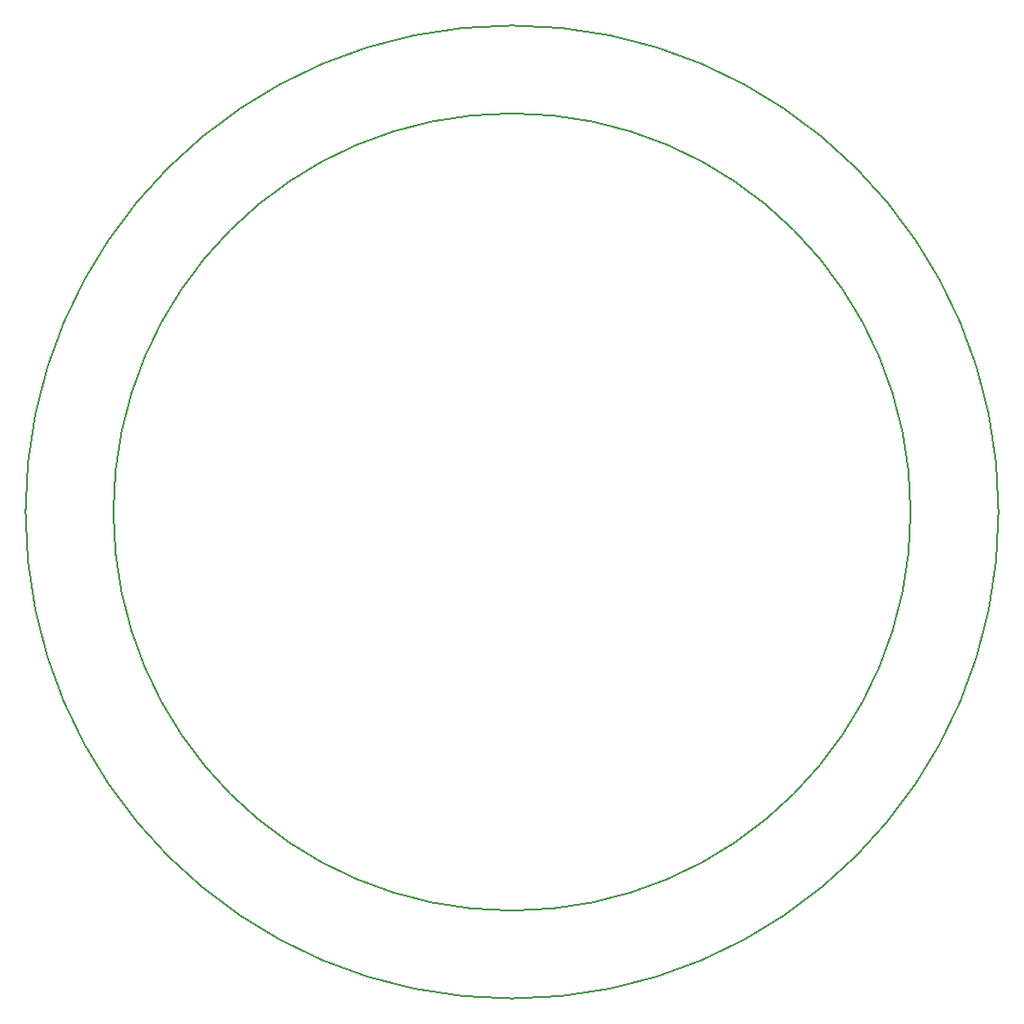
<source format=gm1>
G04 #@! TF.GenerationSoftware,KiCad,Pcbnew,(5.1.5)-3*
G04 #@! TF.CreationDate,2020-01-15T14:34:41+01:00*
G04 #@! TF.ProjectId,ring_pcb_5mm_leds,72696e67-5f70-4636-925f-356d6d5f6c65,rev?*
G04 #@! TF.SameCoordinates,Original*
G04 #@! TF.FileFunction,Profile,NP*
%FSLAX46Y46*%
G04 Gerber Fmt 4.6, Leading zero omitted, Abs format (unit mm)*
G04 Created by KiCad (PCBNEW (5.1.5)-3) date 2020-01-15 14:34:41*
%MOMM*%
%LPD*%
G04 APERTURE LIST*
%ADD10C,0.200000*%
G04 APERTURE END LIST*
D10*
X181178386Y-83219619D02*
G75*
G03X181178386Y-83219619I-36250000J0D01*
G01*
X189178386Y-83219619D02*
G75*
G03X189178386Y-83219619I-44250000J0D01*
G01*
M02*

</source>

----------------------------------------

- _What you have to do_:
Using the material above, filter for lines holding "APERTURE" and copy each one.

- _Answer to the exercise_:
G04 APERTURE LIST*
G04 APERTURE END LIST*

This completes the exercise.